Life in China: A Picture A Day 2016, January 10 - This is a fairly normal sight for my friends who live in China, but the rest of you should enjoy it – it’s surprising what can be carried on a bicycle or cart! Actually, I don’t think I’m surprised anymore no matter what is being carried on a bicycle! Just amused smile emoticon Photo credit goes to Leah, she snapped this today from the back of the scooter when her and Jim went to the grocery store in the nearby town.
Photo credit today goes to my daughter Leah :-)

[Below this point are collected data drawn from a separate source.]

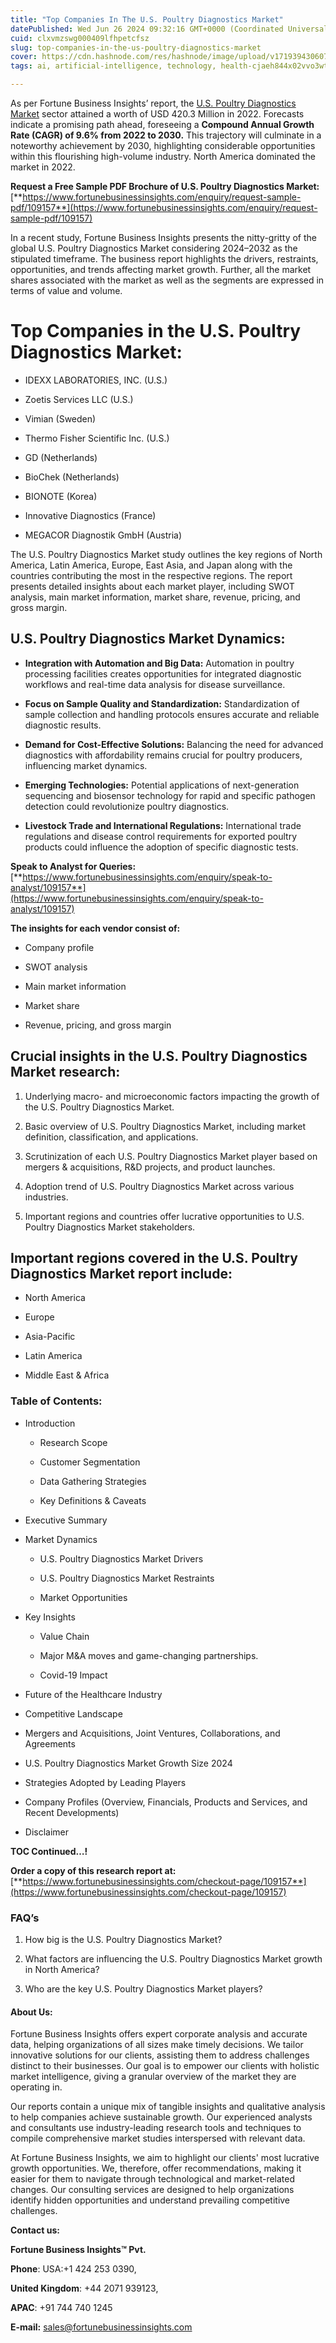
 ```yaml
---
title: "Top Companies In The U.S. Poultry Diagnostics Market"
datePublished: Wed Jun 26 2024 09:32:16 GMT+0000 (Coordinated Universal Time)
cuid: clxvmzswg000409lfhpetcfsz
slug: top-companies-in-the-us-poultry-diagnostics-market
cover: https://cdn.hashnode.com/res/hashnode/image/upload/v1719394306071/8903d621-7bb1-4433-91a6-9110b9f92ad7.png
tags: ai, artificial-intelligence, technology, health-cjaeh844x02vvo3wtj5r2s75q, healthcare, us-poultry-diagnostics-market

---
```


As per Fortune Business Insights’ report, the [U.S. Poultry Diagnostics Market](https://www.fortunebusinessinsights.com/u-s-poultry-diagnostics-market-109157) sector attained a worth of USD 420.3 Million in 2022. Forecasts indicate a promising path ahead, foreseeing a **Compound Annual Growth Rate (CAGR) of 9.6% from 2022 to 2030.** This trajectory will culminate in a noteworthy achievement by 2030, highlighting considerable opportunities within this flourishing high-volume industry. North America dominated the market in 2022.

**Request a Free Sample PDF Brochure of U.S. Poultry Diagnostics Market:** [**https://www.fortunebusinessinsights.com/enquiry/request-sample-pdf/109157**](https://www.fortunebusinessinsights.com/enquiry/request-sample-pdf/109157)

In a recent study, Fortune Business Insights presents the nitty-gritty of the global U.S. Poultry Diagnostics Market considering 2024–2032 as the stipulated timeframe. The business report highlights the drivers, restraints, opportunities, and trends affecting market growth. Further, all the market shares associated with the market as well as the segments are expressed in terms of value and volume.

# **Top Companies in the U.S. Poultry Diagnostics Market:**

* IDEXX LABORATORIES, INC. (U.S.)
    
* Zoetis Services LLC (U.S.)
    
* Vimian (Sweden)
    
* Thermo Fisher Scientific Inc. (U.S.)
    
* GD (Netherlands)
    
* BioChek (Netherlands)
    
* BIONOTE (Korea)
    
* Innovative Diagnostics (France)
    
* MEGACOR Diagnostik GmbH (Austria)
    

The U.S. Poultry Diagnostics Market study outlines the key regions of North America, Latin America, Europe, East Asia, and Japan along with the countries contributing the most in the respective regions. The report presents detailed insights about each market player, including SWOT analysis, main market information, market share, revenue, pricing, and gross margin.

## U.S. Poultry Diagnostics Market **Dynamics**:

* **Integration with Automation and Big Data:** Automation in poultry processing facilities creates opportunities for integrated diagnostic workflows and real-time data analysis for disease surveillance.
    
* **Focus on Sample Quality and Standardization:** Standardization of sample collection and handling protocols ensures accurate and reliable diagnostic results.
    
* **Demand for Cost-Effective Solutions:** Balancing the need for advanced diagnostics with affordability remains crucial for poultry producers, influencing market dynamics.
    
* **Emerging Technologies:** Potential applications of next-generation sequencing and biosensor technology for rapid and specific pathogen detection could revolutionize poultry diagnostics.
    
* **Livestock Trade and International Regulations:** International trade regulations and disease control requirements for exported poultry products could influence the adoption of specific diagnostic tests.
    

**Speak to Analyst for Queries:** [**https://www.fortunebusinessinsights.com/enquiry/speak-to-analyst/109157**](https://www.fortunebusinessinsights.com/enquiry/speak-to-analyst/109157)

**The insights for each vendor consist of:**

* Company profile
    
* SWOT analysis
    
* Main market information
    
* Market share
    
* Revenue, pricing, and gross margin
    

## **Crucial insights in the U.S. Poultry Diagnostics Market research:**

1. Underlying macro- and microeconomic factors impacting the growth of the U.S. Poultry Diagnostics Market.
    
2. Basic overview of U.S. Poultry Diagnostics Market, including market definition, classification, and applications.
    
3. Scrutinization of each U.S. Poultry Diagnostics Market player based on mergers & acquisitions, R&D projects, and product launches.
    
4. Adoption trend of U.S. Poultry Diagnostics Market across various industries.
    
5. Important regions and countries offer lucrative opportunities to U.S. Poultry Diagnostics Market stakeholders.
    

## **Important regions covered in the U.S. Poultry Diagnostics Market report include:**

* North America
    
* Europe
    
* Asia-Pacific
    
* Latin America
    
* Middle East & Africa
    

### **Table of Contents:**

* Introduction
    
    * Research Scope
        
    * Customer Segmentation
        
    * Data Gathering Strategies
        
    * Key Definitions & Caveats
        
* Executive Summary
    
* Market Dynamics
    
    * U.S. Poultry Diagnostics Market Drivers
        
    * U.S. Poultry Diagnostics Market Restraints
        
    * Market Opportunities
        
* Key Insights
    
    * Value Chain
        
    * Major M&A moves and game-changing partnerships.
        
    * Covid-19 Impact
        
* Future of the Healthcare Industry
    
* Competitive Landscape
    
* Mergers and Acquisitions, Joint Ventures, Collaborations, and Agreements
    
* U.S. Poultry Diagnostics Market Growth Size 2024
    
* Strategies Adopted by Leading Players
    
* Company Profiles (Overview, Financials, Products and Services, and Recent Developments)
    
* Disclaimer
    

**TOC Continued…!**

**Order a copy of this research report at:** [**https://www.fortunebusinessinsights.com/checkout-page/109157**](https://www.fortunebusinessinsights.com/checkout-page/109157)

### **FAQ’s**

1. How big is the U.S. Poultry Diagnostics Market?
    
2. What factors are influencing the U.S. Poultry Diagnostics Market growth in North America?
    
3. Who are the key U.S. Poultry Diagnostics Market players?
    

#### **About Us:**

Fortune Business Insights offers expert corporate analysis and accurate data, helping organizations of all sizes make timely decisions. We tailor innovative solutions for our clients, assisting them to address challenges distinct to their businesses. Our goal is to empower our clients with holistic market intelligence, giving a granular overview of the market they are operating in.

Our reports contain a unique mix of tangible insights and qualitative analysis to help companies achieve sustainable growth. Our experienced analysts and consultants use industry-leading research tools and techniques to compile comprehensive market studies interspersed with relevant data.

At Fortune Business Insights, we aim to highlight our clients' most lucrative growth opportunities. We, therefore, offer recommendations, making it easier for them to navigate through technological and market-related changes. Our consulting services are designed to help organizations identify hidden opportunities and understand prevailing competitive challenges.

**Contact us:**

**Fortune Business Insights™ Pvt.**

**Phone**: USA:+1 424 253 0390,

**United Kingdom**: +44 2071 939123,

**APAC**: +91 744 740 1245

**E-mail:** [sales@fortunebusinessinsights.com](mailto:sales@fortunebusinessinsights.com)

Life in China: A Picture a Day 2016, January 4 - I haven't ridden a public bus anywhere except in China for at least 45 years, so I'm not sure how buses here compare to other places, but I'm fine with them. Some routes are a set fee and others depend on the distance. Today we had to find our China Post Office to pick up a package. It was about a 25 minute ride and cost us 1 yuan, or about 15 cents in US currency. With our bus cards, it's actually less than that! The problem I have with riding buses is that the schedules are only in Chinese (as you can see on the left side of the picture!), so, without my sweet Leah.....I'm lost!